Throughout history, the world has witnessed legendary investors who have redefined the art of investing, inspiring millions.
These tactful visionaries earned their fortunes by seizing opportunities and making bold, calculated decisions, undeterred by risks. Their fearless approach to investing has shaped their success and cemented their place among the greatest financial minds.
India, too, has produced some of the most renowned and respected stock market investors, whose accomplishments have earned them recognition both domestically and on the global stage.
With an extraordinary ability to spot market trends, deep insights into the nation's economy, and a sharp instinct for strategic investments, these investors have built immense wealth while guiding others in the financial world.
In this article, we'll explore the latest portfolio changes made by these star investors, offering a glimpse into their evolving strategies and market outlook.
The auto stock in question is Escorts Kubota.
Escorts Kubota, an Indian multinational conglomerate, specializes in manufacturing agricultural machinery, construction equipment, material handling tools, and railway equipment. Founded in 1944, the company operates in over 40 countries.
In recent years, it has undergone a transformation, including a name change to Escorts Kubota after the Japanese corporation Kubota acquired a significant stake.
Rakesh Jhunjhunwala was an Indian billionaire stock trader and investor.
He used to manage his portfolio as a partner in his asset management firm, Rare Enterprises. He invested in both his own and his wife's name, Rekha Jhunjhunwala. He held the designation of Chartered Accountant.

----

* Tasks and exercises:
A: Which types of equipment does the passage on star investors say Escorts Kubota manufactures?
B: Carry the passage on star investors forward, starting after its final sentence.

----

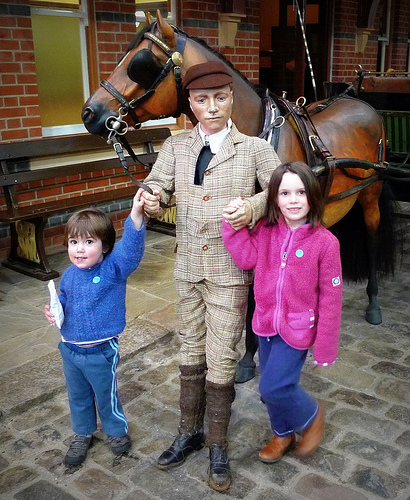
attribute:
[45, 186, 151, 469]
boy — small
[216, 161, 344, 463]
girl — small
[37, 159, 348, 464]
children — small, young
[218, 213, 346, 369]
jacket — pink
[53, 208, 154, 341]
sweater — blue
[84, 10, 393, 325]
horse — brown, black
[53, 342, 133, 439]
pants — blue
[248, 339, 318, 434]
pants — blue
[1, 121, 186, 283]
bench — wooden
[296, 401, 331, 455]
shoe — leather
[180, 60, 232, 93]
hat — brown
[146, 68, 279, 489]
statue — man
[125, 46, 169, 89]
patch — black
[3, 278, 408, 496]
street — brick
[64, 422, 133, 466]
shoes — tennis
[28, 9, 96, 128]
glass — frosted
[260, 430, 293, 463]
shoe — leather\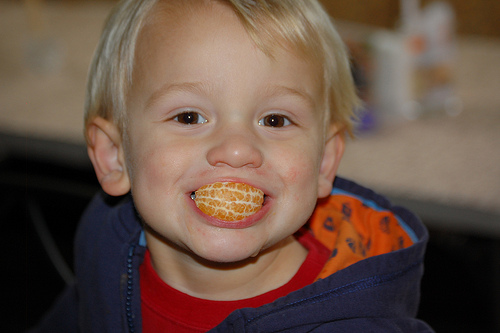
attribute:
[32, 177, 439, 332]
hoodie — purple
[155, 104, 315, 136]
eyes — brown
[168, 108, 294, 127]
eyes — brown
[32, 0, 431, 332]
toddler — blonde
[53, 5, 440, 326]
toddler — happy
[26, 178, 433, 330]
jacket — blue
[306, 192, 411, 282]
inseam — orange, patterned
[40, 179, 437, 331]
sweatshirt — blue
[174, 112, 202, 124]
eye — brown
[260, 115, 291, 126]
eye — brown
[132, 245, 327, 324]
top — red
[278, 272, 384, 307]
stitching — dark blue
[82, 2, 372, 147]
hair — boy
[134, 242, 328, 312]
shirt neck — red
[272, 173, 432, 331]
hood — blue and orange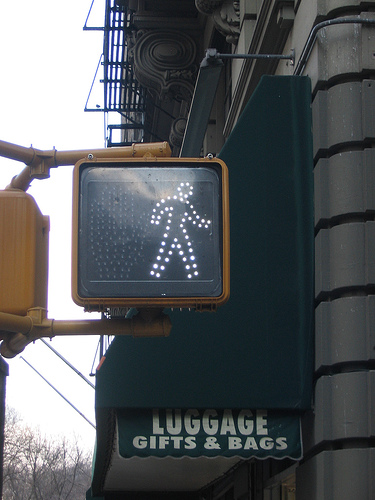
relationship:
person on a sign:
[146, 178, 214, 287] [68, 150, 234, 308]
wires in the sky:
[20, 336, 103, 434] [6, 17, 116, 463]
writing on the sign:
[132, 411, 288, 447] [112, 403, 302, 460]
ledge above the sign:
[85, 2, 196, 117] [92, 37, 301, 445]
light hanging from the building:
[177, 55, 228, 162] [219, 4, 362, 488]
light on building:
[177, 55, 228, 162] [230, 25, 373, 412]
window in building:
[253, 474, 298, 497] [105, 11, 373, 497]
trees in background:
[0, 410, 75, 498] [14, 346, 93, 471]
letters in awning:
[140, 404, 300, 461] [98, 74, 313, 496]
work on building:
[131, 25, 199, 93] [87, 2, 362, 496]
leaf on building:
[217, 7, 248, 24] [87, 2, 362, 496]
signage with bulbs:
[70, 155, 232, 308] [145, 183, 217, 281]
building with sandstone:
[105, 11, 373, 497] [127, 19, 236, 143]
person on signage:
[146, 178, 214, 287] [70, 155, 232, 308]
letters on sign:
[125, 406, 304, 454] [111, 413, 306, 458]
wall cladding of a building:
[340, 164, 363, 238] [286, 6, 363, 475]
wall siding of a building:
[340, 164, 363, 238] [286, 6, 363, 475]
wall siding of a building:
[312, 0, 374, 498] [302, 107, 363, 398]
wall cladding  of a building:
[312, 0, 374, 498] [302, 107, 363, 398]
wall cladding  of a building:
[312, 0, 374, 498] [290, 2, 352, 455]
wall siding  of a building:
[312, 0, 374, 498] [290, 2, 352, 455]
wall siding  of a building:
[312, 0, 374, 498] [322, 103, 358, 250]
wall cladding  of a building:
[312, 0, 374, 498] [322, 103, 358, 250]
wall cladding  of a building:
[312, 0, 374, 498] [83, 4, 361, 141]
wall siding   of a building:
[312, 0, 374, 498] [83, 4, 361, 141]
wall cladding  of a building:
[312, 0, 374, 498] [94, 18, 360, 150]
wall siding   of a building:
[312, 0, 374, 498] [94, 18, 360, 150]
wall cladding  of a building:
[312, 0, 374, 498] [118, 59, 363, 159]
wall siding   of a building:
[312, 0, 374, 498] [118, 59, 363, 159]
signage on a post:
[131, 182, 222, 274] [10, 130, 56, 321]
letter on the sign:
[147, 400, 163, 434] [111, 413, 306, 458]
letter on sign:
[162, 411, 187, 436] [117, 407, 312, 463]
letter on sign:
[184, 405, 204, 435] [117, 409, 310, 459]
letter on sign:
[198, 407, 225, 437] [112, 403, 302, 460]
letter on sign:
[216, 406, 239, 435] [115, 412, 310, 461]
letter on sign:
[237, 406, 258, 437] [117, 409, 310, 459]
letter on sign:
[253, 406, 271, 436] [117, 409, 310, 459]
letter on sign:
[222, 428, 247, 450] [117, 407, 312, 463]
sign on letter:
[117, 409, 310, 459] [239, 433, 260, 451]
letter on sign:
[258, 432, 273, 451] [117, 409, 310, 459]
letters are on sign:
[128, 408, 297, 451] [117, 407, 312, 463]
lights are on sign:
[79, 165, 221, 301] [68, 150, 234, 308]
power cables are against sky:
[15, 331, 98, 429] [0, 0, 122, 497]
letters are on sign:
[128, 408, 297, 451] [111, 413, 306, 458]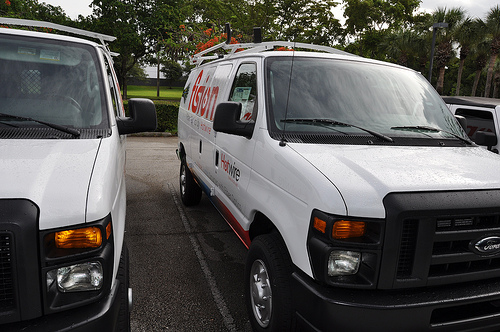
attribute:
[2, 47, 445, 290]
trucks — parked, white, side by side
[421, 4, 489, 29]
shower — slight rain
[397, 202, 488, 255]
grill — black, flat black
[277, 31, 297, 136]
antenna — radio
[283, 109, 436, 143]
windshield wipers — black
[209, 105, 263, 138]
mirror — rear side, black, side, rear view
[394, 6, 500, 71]
trees — palm, swaying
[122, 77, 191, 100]
grass — green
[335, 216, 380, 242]
light — orange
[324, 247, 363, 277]
headlight — off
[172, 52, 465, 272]
van — white, red, black, large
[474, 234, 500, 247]
emblem — ford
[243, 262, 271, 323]
hubcap — silver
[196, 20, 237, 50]
flowers — red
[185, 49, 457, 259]
vehicle — parked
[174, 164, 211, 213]
wheel — rear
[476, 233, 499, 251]
logo — manufacturer, ford, corperate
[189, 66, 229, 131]
lettering — red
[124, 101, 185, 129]
hedges — green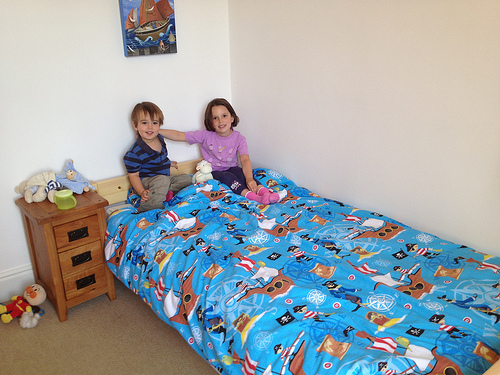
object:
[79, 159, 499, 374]
bed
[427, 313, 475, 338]
pirate design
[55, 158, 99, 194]
animals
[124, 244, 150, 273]
pirate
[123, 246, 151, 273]
design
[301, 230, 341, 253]
pirates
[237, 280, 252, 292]
pirates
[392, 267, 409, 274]
pirates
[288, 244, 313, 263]
pirate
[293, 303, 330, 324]
pirate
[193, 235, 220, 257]
pirate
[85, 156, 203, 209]
bed head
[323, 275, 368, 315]
pirate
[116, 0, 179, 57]
photo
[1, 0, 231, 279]
wall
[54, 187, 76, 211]
tea cup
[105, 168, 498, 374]
bed cover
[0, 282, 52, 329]
stuffed duck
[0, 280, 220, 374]
ground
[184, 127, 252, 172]
purple shirt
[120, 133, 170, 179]
shirt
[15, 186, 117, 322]
dresser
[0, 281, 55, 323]
animal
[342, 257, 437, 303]
design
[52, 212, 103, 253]
drawer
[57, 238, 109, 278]
drawer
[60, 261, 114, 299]
drawer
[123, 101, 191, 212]
boy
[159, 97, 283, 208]
girl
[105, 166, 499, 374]
cloth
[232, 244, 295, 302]
boat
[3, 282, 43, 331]
duck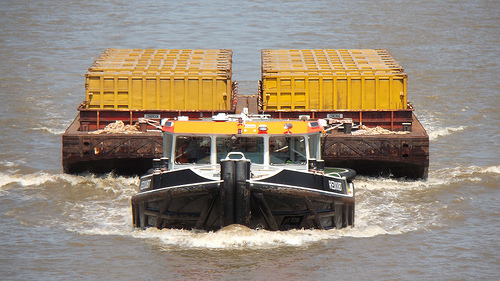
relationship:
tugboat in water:
[61, 44, 428, 235] [3, 0, 500, 281]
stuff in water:
[84, 38, 416, 123] [3, 0, 500, 281]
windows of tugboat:
[172, 131, 308, 164] [61, 44, 428, 235]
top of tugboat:
[163, 118, 324, 136] [61, 44, 428, 235]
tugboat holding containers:
[61, 44, 428, 235] [61, 44, 428, 235]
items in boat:
[59, 111, 428, 139] [61, 44, 428, 235]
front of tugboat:
[62, 111, 434, 234] [61, 44, 428, 235]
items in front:
[59, 111, 428, 139] [62, 111, 434, 234]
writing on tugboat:
[132, 172, 349, 191] [61, 44, 428, 235]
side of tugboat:
[321, 172, 354, 220] [61, 44, 428, 235]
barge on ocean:
[61, 44, 428, 235] [3, 0, 500, 281]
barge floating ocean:
[61, 44, 428, 235] [3, 0, 500, 281]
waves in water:
[132, 227, 366, 252] [3, 0, 500, 281]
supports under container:
[77, 103, 410, 128] [84, 40, 240, 108]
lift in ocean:
[61, 44, 428, 235] [3, 0, 500, 281]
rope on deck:
[90, 120, 146, 137] [61, 115, 431, 172]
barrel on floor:
[340, 118, 354, 134] [332, 121, 415, 132]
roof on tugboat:
[163, 118, 324, 136] [61, 44, 428, 235]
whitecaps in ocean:
[132, 227, 366, 252] [3, 0, 500, 281]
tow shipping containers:
[61, 44, 428, 235] [84, 38, 416, 123]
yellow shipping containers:
[84, 40, 240, 108] [84, 38, 416, 123]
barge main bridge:
[61, 44, 428, 235] [233, 86, 260, 113]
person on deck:
[181, 132, 210, 168] [61, 115, 431, 172]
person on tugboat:
[181, 132, 210, 168] [61, 44, 428, 235]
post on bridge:
[241, 97, 258, 114] [233, 86, 260, 113]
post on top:
[241, 97, 258, 114] [163, 118, 324, 136]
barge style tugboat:
[61, 44, 428, 235] [61, 44, 428, 235]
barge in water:
[61, 44, 428, 235] [3, 0, 500, 281]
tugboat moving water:
[61, 44, 428, 235] [3, 0, 500, 281]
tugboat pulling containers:
[61, 44, 428, 235] [260, 44, 400, 118]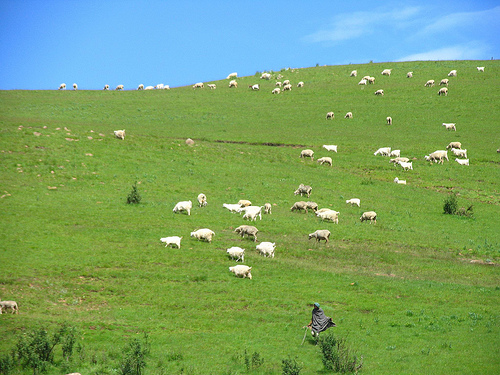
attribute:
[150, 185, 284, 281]
sheep — many, white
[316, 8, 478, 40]
clouds — thin, white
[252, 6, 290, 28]
sky — bright, blue, clear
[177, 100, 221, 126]
hill — grassy, green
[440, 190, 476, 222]
bush — green, large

----

* Exercise results:
A: Agricultural machinery, construction equipment, material handling tools, and railway equipment.

B:
Rakesh Jhunjhunwala was known as "India's Warren Buffett." According to Forbes, Jhunjhunwala was the 36th richest man in the country. He was worth Rs 460 bn when he passed away on 14 August 2022.
He was a director on the boards of several companies, including Viceroy Hotels, Concord Biotech, Provogue India, and Geojit Financial Services.
As per the latest shareholding pattern for the September 2024 quarter, Rekha Jhunjhunwala, through Rakesh Jhunjhunwala and Associates, sold 42,000 shares of Escorts Kubota, reducing their holding to 1,710,388 shares, down from 1,752,388 in the previous quarter.
This brings their stake down to 1.5%, from 1.6% in June 2024, reflecting a reduction of 0.1%. Notably, this stock has been part of the portfolio since 2015.
While no official reasons were given for the reduction, there are a few plausible explanations.
One possible reason could be the company's underwhelming performance in Q1FY24. For the June 2024 quarter, Escorts Kubota reported revenue of Rs 23.1 billion (bn), a 1.9% decline compared to Rs 23.6 bn in the same quarter last year.
Despite this, net profit saw a marginal improvement, rising by 1.1% to Rs 2.9 bn from Rs 2.8 bn a year earlier.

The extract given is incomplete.